Short exercise ▸ Quote everything from "From Cairo the" down to "the opposite side." in the passage below on Sudan's search for Arab support.

Selected extract ▸
From Cairo the Sudanese Vice-President went to Saudi Arabia, where the reception was very cold.[21] Sudan's position in support of Iraq during the Gulf War was still remembered and Zubeyr Mohamed Saleh did not get any help in Ryad. He fared better in Abu Dhabi where Sheikh Zayed offered his mediation[22] and even better in Qatar where help was promised.[23] But the mood was definitely not very sanguine and the only real military help (later denied) came from Teheran.[24] Although partly sympathetic to Khartoum, not as a radical Islamist regime but as a fellow "Arab state" attacked by "enemies of Islam", the oil monarchies were reluctant to get involved because they knew that their powerful U.S. protector was supporting the opposite side.

Khartoum tried to get some sympathy from its Arab neighbours by saying that the fighting was the result of an "invasion" from Eritrea and Ethiopia, but Eritrea declared that it considered the clashes to be "an internal matter of the Sudan"[25] and Egypt later aligned itself with the same position. Yet, strangely enough, just as Khartoum showed itself to be incapable both of mounting a counter-offensive and of getting any significant help from its neighbours, the NDA offensive ground to a halt. The problem for the rebels was not military, it was political.

Entries shown ▸
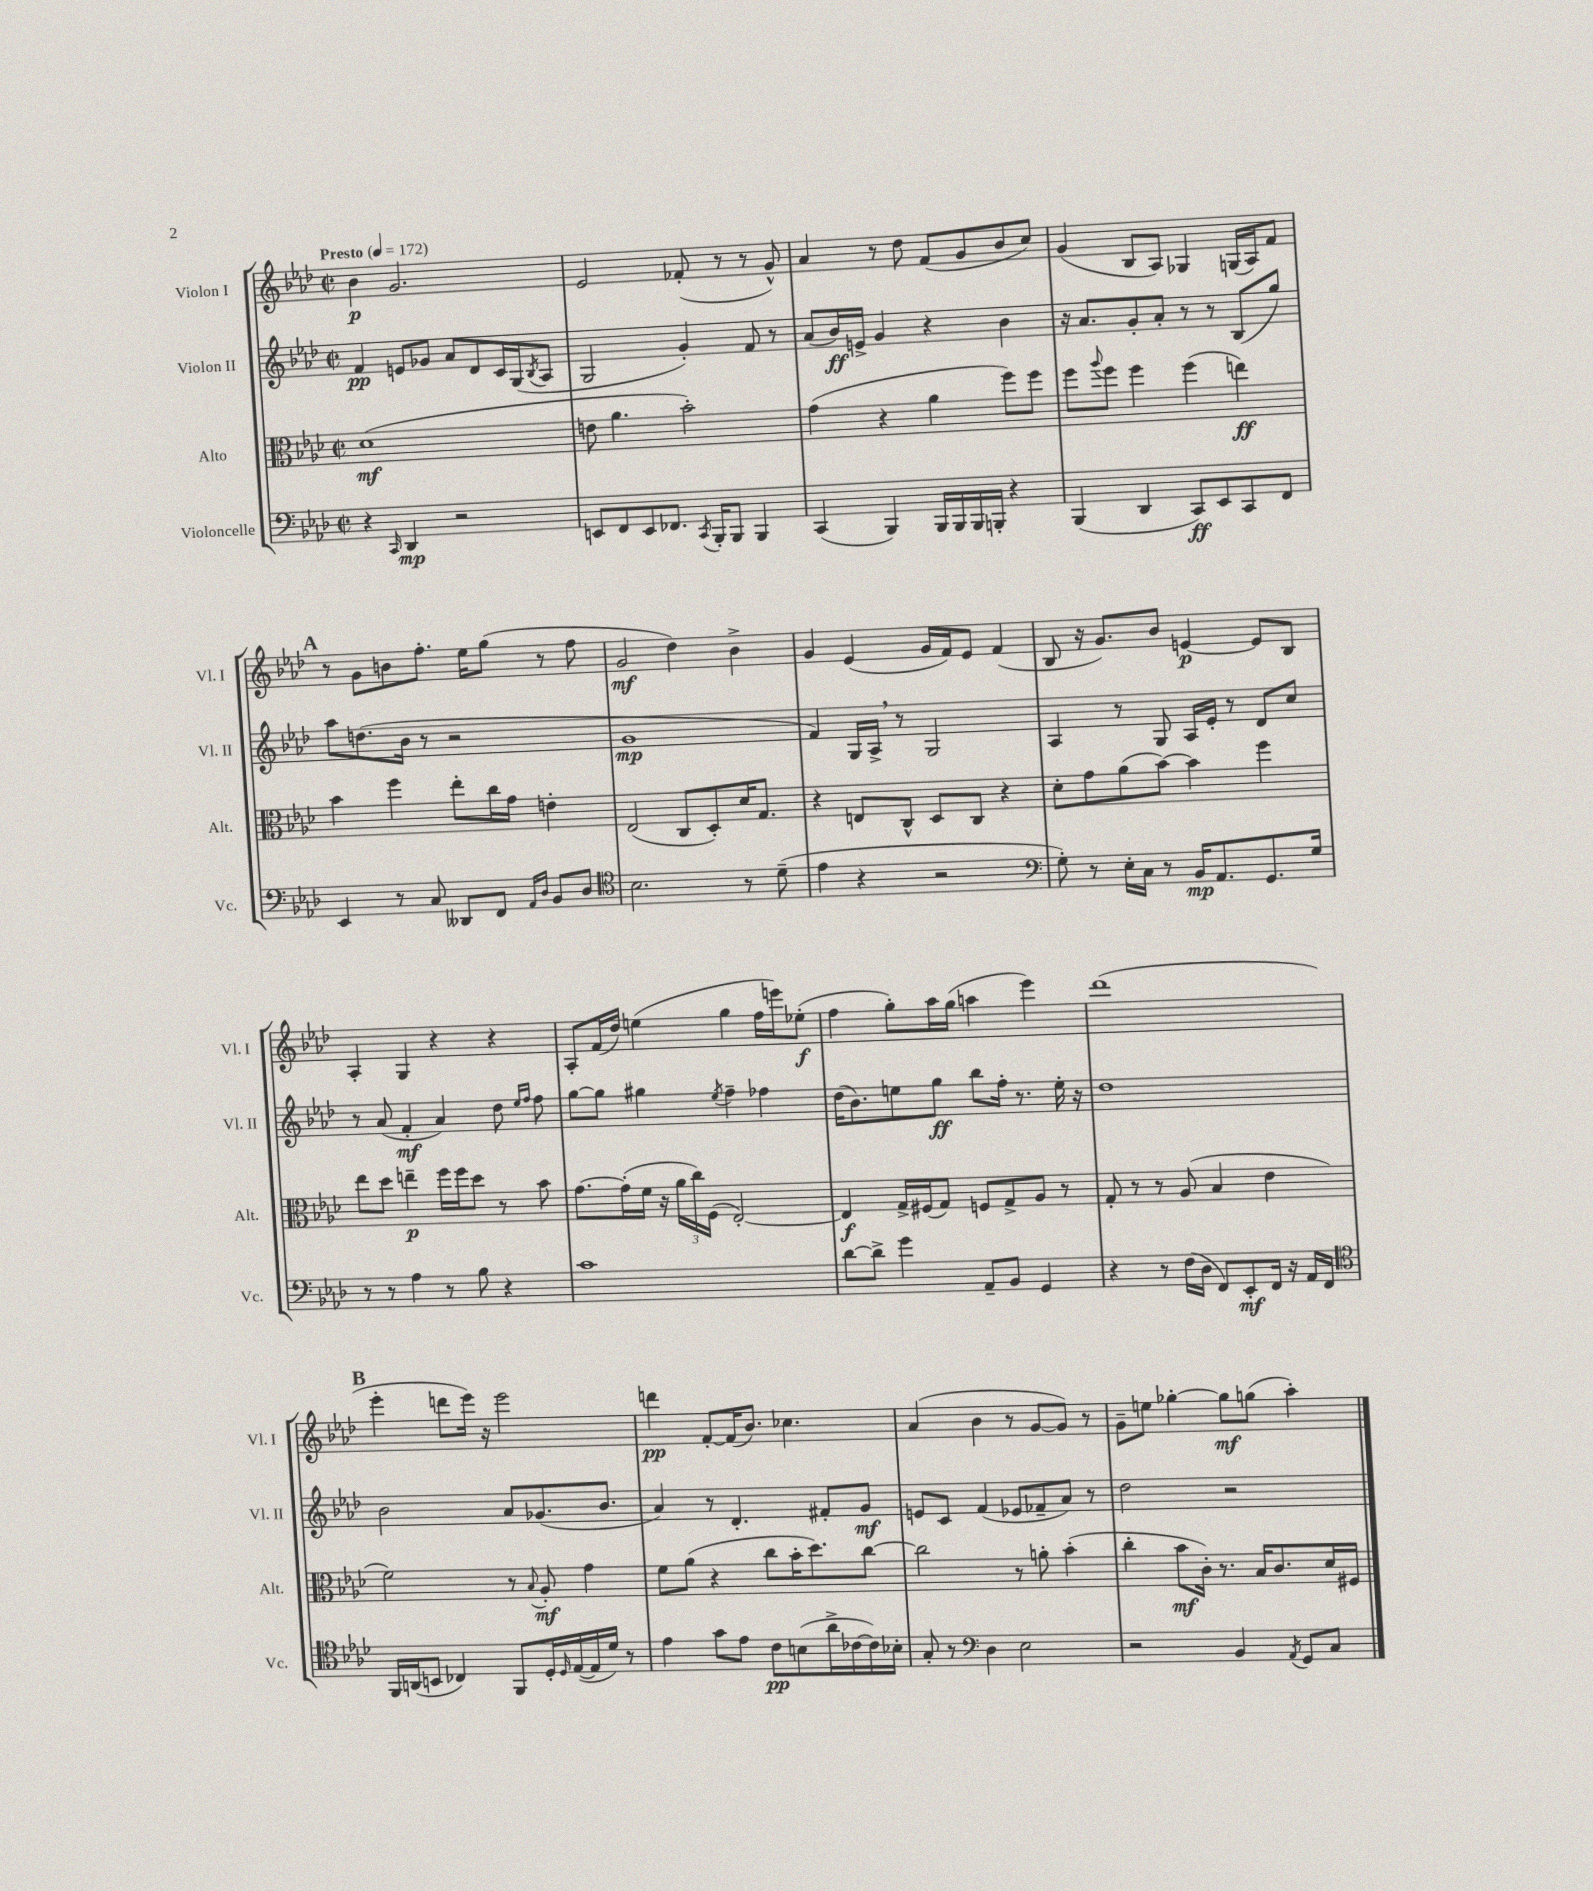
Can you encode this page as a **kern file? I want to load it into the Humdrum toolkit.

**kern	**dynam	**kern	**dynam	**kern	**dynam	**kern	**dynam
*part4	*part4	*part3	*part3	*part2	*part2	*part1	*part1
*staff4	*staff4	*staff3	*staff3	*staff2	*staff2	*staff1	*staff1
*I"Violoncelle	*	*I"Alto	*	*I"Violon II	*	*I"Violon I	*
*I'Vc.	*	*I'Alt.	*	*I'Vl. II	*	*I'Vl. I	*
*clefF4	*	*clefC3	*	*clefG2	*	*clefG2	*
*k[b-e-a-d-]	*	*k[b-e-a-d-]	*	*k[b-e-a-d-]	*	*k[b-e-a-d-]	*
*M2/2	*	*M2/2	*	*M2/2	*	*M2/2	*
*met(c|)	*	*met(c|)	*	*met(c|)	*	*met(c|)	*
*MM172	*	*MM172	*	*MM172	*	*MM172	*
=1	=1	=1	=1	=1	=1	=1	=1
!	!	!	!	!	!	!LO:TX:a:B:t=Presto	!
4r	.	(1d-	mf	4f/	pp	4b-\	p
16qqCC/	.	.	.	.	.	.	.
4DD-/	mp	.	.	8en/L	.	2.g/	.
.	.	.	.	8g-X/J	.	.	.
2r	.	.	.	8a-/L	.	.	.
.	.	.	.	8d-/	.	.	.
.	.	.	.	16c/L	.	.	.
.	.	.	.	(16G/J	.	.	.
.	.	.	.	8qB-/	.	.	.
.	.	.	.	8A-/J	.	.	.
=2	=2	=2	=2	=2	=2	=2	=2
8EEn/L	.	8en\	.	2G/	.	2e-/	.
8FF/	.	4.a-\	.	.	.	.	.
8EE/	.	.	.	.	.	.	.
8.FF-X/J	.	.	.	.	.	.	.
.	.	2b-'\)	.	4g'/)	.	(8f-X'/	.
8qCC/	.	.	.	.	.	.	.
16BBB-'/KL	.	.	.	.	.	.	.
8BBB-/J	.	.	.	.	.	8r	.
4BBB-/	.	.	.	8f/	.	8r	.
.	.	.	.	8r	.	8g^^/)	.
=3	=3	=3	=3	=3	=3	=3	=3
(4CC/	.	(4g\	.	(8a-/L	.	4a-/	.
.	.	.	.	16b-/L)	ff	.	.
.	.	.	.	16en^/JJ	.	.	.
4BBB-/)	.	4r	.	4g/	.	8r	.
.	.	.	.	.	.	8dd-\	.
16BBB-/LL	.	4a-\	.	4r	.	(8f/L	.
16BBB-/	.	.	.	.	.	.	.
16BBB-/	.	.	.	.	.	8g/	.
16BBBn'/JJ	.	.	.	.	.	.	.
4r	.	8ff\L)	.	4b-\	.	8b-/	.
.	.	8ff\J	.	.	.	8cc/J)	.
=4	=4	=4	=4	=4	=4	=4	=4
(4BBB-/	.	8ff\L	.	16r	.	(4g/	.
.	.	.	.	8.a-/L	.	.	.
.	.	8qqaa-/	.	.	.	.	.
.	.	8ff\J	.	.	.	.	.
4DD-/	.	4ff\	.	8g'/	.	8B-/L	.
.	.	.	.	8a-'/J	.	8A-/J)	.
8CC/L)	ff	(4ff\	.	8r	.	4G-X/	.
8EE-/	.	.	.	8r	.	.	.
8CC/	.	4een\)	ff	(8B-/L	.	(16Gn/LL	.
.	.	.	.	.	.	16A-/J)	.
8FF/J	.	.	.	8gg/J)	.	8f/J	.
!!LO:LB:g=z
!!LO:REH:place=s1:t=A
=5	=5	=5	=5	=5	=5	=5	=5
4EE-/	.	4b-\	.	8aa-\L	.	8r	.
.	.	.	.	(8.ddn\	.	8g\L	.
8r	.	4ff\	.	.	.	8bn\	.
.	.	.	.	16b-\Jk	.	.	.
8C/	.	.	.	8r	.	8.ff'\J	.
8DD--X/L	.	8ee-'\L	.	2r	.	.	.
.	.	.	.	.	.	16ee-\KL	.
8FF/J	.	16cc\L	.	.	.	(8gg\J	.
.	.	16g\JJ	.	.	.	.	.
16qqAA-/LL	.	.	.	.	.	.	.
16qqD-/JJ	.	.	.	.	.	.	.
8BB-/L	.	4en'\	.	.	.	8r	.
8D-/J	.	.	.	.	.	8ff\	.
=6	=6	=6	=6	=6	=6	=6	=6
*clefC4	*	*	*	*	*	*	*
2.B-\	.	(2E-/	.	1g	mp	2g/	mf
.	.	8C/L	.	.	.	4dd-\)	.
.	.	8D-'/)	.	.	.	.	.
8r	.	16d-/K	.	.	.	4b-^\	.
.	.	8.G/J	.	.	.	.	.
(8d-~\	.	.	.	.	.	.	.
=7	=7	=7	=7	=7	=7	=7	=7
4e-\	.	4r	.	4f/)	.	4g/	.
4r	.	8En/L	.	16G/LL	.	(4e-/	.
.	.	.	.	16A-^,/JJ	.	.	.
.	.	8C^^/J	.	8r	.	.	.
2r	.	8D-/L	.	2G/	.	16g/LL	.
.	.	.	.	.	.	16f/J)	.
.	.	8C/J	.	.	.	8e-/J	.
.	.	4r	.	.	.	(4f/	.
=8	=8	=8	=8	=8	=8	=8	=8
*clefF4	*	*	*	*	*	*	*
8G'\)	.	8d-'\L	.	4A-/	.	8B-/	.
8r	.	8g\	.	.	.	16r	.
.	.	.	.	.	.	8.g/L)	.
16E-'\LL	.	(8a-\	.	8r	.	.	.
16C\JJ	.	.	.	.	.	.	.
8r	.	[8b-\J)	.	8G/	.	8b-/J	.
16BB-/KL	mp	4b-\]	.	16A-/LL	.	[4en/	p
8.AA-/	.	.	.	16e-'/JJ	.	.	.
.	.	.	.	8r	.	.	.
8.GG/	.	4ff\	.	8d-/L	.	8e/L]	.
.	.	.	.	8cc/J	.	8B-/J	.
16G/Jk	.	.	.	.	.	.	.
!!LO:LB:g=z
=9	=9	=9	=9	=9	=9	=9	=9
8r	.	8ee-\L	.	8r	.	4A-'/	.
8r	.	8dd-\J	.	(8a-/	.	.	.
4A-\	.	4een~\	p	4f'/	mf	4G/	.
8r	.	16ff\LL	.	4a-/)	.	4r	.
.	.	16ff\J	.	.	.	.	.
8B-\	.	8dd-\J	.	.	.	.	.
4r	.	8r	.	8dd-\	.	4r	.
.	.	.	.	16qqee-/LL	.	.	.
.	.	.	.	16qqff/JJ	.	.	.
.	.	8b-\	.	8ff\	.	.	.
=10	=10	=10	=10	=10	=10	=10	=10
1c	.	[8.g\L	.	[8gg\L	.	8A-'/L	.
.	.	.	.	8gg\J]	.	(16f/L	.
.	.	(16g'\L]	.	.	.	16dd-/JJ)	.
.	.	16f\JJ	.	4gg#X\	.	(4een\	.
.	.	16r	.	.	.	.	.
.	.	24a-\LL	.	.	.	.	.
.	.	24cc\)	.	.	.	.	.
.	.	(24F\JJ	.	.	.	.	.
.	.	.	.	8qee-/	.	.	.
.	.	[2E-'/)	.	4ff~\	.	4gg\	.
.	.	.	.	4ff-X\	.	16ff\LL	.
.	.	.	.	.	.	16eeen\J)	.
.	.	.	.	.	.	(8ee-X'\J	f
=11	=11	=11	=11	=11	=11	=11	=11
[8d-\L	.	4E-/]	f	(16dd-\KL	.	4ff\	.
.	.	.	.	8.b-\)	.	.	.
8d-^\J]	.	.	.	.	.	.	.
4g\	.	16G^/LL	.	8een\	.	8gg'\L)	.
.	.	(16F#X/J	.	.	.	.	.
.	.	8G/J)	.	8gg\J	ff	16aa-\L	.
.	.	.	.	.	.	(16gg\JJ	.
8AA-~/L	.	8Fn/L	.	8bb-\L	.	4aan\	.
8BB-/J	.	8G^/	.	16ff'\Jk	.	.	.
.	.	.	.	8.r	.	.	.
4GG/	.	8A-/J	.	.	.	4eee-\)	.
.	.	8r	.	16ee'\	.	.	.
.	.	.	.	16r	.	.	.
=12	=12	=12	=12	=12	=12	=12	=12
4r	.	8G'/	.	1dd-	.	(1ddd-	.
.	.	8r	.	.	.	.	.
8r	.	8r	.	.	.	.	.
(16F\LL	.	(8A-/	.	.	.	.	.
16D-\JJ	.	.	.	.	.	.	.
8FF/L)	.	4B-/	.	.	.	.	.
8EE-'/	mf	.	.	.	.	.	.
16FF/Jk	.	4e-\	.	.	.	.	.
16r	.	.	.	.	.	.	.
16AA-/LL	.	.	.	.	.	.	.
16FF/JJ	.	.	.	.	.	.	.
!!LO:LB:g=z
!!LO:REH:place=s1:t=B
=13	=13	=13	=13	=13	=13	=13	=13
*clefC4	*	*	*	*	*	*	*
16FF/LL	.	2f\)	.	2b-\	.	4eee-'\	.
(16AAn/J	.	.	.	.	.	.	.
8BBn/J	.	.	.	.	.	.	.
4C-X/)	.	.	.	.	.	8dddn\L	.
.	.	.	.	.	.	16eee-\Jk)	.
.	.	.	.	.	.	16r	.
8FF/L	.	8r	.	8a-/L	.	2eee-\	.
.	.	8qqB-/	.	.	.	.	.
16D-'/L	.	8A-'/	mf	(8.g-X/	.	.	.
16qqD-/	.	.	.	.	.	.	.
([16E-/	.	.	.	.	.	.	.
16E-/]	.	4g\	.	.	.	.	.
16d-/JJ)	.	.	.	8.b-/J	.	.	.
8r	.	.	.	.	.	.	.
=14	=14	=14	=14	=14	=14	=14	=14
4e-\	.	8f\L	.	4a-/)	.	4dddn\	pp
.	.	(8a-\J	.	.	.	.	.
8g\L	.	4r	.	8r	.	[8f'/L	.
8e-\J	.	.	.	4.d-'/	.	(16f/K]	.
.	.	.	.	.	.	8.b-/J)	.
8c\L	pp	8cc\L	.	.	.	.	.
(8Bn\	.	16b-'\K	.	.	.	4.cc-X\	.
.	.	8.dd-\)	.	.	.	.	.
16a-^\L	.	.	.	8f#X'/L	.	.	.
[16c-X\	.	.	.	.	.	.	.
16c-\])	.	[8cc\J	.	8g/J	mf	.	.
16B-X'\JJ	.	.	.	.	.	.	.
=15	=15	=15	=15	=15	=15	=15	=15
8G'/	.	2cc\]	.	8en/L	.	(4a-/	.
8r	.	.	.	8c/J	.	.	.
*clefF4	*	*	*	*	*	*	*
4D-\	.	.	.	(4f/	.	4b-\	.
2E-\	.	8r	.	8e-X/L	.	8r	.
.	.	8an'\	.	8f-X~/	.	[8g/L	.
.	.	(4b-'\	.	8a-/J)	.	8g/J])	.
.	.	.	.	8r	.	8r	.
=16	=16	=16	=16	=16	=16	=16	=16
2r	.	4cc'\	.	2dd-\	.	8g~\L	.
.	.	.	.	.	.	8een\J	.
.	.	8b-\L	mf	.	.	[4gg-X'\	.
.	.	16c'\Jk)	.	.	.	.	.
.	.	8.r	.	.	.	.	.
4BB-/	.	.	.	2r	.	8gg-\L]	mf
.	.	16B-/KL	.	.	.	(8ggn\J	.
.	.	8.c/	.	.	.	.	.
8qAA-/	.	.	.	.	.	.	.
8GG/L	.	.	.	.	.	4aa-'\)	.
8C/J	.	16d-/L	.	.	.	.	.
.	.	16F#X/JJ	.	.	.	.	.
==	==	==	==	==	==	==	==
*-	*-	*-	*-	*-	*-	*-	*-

Final result ▸
From Cairo the Sudanese Vice-President went to Saudi Arabia, where the reception was very cold.[21] Sudan's position in support of Iraq during the Gulf War was still remembered and Zubeyr Mohamed Saleh did not get any help in Ryad. He fared better in Abu Dhabi where Sheikh Zayed offered his mediation[22] and even better in Qatar where help was promised.[23] But the mood was definitely not very sanguine and the only real military help (later denied) came from Teheran.[24] Although partly sympathetic to Khartoum, not as a radical Islamist regime but as a fellow "Arab state" attacked by "enemies of Islam", the oil monarchies were reluctant to get involved because they knew that their powerful U.S. protector was supporting the opposite side.